Love One To Sanchez Following Parliamentary Speaker Vote

Pedro Sánchez’s hopes of securing another term as Spain’s prime minister have received a significant boost after his Socialist Workers’ party (PSOE) secured the support of Catalan nationalists to help it win the first key parliamentary vote since last month’s inconclusive general election.

The Socialist candidate for speaker of the Spanish parliament, Francina Armengol, 52, was elected with an absolute majority of 178 votes in the 350-seat lower house.
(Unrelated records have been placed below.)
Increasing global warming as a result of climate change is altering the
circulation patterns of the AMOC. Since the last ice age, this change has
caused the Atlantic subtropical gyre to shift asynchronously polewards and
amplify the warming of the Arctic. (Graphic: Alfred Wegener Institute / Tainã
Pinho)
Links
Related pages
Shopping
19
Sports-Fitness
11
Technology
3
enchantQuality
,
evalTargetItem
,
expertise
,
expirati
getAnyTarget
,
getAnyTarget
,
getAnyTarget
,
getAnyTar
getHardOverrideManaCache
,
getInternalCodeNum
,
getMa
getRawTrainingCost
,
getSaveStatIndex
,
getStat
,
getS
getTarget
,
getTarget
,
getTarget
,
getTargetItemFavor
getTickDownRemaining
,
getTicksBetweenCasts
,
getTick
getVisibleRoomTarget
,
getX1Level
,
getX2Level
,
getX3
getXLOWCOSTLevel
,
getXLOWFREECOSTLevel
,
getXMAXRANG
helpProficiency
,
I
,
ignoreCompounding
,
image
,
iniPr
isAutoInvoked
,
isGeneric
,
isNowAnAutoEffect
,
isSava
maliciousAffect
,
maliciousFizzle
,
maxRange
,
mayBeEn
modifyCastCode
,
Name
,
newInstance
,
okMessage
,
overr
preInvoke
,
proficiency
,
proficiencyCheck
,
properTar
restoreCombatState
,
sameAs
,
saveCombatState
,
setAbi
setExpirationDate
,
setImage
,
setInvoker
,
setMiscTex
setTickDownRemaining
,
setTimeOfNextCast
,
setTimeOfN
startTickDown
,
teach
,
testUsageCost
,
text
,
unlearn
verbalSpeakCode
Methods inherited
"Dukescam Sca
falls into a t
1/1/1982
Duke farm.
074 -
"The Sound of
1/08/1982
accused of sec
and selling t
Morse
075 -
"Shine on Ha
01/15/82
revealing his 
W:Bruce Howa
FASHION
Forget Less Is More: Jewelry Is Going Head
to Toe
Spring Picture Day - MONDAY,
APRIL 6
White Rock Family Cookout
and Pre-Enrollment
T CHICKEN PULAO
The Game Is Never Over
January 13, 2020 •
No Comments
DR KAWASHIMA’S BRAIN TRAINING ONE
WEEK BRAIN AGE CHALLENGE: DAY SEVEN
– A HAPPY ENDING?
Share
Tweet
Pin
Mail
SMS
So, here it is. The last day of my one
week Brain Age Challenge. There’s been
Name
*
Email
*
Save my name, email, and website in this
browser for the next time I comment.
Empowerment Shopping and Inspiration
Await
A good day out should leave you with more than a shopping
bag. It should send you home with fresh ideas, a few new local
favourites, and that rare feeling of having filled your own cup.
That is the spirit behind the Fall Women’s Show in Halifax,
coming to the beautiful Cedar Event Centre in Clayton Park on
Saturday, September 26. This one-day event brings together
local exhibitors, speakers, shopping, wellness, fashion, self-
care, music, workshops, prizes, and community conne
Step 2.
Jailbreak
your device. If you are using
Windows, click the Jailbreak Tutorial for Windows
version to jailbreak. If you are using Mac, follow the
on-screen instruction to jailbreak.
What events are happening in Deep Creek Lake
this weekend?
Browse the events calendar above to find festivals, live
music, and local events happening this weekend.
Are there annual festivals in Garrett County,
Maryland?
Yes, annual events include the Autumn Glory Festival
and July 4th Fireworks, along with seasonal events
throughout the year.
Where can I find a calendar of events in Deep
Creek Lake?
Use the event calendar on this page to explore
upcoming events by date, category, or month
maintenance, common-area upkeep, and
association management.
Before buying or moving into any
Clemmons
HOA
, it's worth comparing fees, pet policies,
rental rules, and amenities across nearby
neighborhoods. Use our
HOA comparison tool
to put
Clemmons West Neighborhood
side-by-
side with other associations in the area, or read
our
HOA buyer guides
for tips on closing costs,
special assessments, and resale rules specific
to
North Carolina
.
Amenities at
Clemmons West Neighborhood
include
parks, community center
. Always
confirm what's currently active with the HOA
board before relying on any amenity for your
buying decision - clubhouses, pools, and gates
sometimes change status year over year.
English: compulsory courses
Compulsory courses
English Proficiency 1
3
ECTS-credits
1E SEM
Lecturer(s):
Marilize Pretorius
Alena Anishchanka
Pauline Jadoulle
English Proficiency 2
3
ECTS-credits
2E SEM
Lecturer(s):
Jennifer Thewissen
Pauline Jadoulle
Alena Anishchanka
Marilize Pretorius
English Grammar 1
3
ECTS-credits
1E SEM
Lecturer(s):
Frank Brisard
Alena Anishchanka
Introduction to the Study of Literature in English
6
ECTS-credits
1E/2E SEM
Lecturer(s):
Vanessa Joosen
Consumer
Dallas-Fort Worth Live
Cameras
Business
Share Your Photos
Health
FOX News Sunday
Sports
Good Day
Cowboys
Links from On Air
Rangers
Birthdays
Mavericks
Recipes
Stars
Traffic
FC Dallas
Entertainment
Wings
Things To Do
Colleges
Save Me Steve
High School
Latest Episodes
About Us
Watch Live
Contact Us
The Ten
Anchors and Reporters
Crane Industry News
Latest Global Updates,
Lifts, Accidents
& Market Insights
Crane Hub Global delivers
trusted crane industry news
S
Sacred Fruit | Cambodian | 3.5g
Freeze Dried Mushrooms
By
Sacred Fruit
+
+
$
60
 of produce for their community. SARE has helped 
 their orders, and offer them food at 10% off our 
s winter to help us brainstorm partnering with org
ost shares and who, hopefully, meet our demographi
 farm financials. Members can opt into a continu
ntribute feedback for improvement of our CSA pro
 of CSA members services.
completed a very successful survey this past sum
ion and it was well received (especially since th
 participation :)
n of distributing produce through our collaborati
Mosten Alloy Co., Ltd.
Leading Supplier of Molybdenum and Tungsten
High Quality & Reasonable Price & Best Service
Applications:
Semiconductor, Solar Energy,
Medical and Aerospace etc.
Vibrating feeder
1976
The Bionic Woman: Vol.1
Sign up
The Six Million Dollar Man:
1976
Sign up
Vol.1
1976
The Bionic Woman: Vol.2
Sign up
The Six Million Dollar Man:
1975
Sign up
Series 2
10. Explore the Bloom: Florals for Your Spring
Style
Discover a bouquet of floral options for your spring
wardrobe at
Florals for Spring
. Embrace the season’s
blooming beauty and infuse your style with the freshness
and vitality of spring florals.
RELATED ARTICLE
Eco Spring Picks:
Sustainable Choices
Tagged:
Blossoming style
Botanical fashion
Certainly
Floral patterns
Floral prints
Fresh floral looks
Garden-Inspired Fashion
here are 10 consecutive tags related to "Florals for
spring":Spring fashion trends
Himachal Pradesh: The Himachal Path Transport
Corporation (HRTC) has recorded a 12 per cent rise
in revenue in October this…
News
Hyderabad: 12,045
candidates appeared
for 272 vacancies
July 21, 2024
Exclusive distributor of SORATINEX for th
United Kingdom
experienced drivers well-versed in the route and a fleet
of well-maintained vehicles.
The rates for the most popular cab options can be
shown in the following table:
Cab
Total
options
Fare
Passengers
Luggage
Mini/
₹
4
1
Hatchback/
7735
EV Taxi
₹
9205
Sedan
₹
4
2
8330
Her election was secured following a last-minute deal with the Catalan pro-independence party Junts per Catalunya (JxCat), who, along with other regional nationalist parties are seen as kingmakers in Sánchez´s bid to form a minority government following the inconclusive general election result.

Francina Armengol winning the vote for speakerThe result produced a near tie between the left and right wing blocks with neither the PSOE nor the conservative Partido Popular receiving enough votes to secure a majority in the 350-seat Congress of Deputies.

Armengol, who was regional president of the Balearic Islands from 2015 to 2023, was supported by the Socialist PSOE, Sumar in addition to the 14 votes from the two regional separatist parties including the Catalan Junts led by fugitive politician Carles Puigdemont, who is in self-imposed exile in Brussels after fleeing Spain following his unsuccessful 2017 secession bid.

Puigdemont, who is also an MEP, had demanded solid guarantees before offering his party’s support to Spain’s next government.

‘We have no confidence in Spanish political parties,’ he wrote on X. ‘We cannot move forward on the basis of promises made by those who always fail to keep them, so we need to see solid guarantees before committing to vote.’

The defeat of the Popular Party´s candidate for speaker who secured just 139 votes highlights their isolation in the chamber with only the far-right Vox as possible government coalition partners.

In the end, not even Vox voted for the PP candidate on Thursday, indicating a serious rift between the two right wing parties.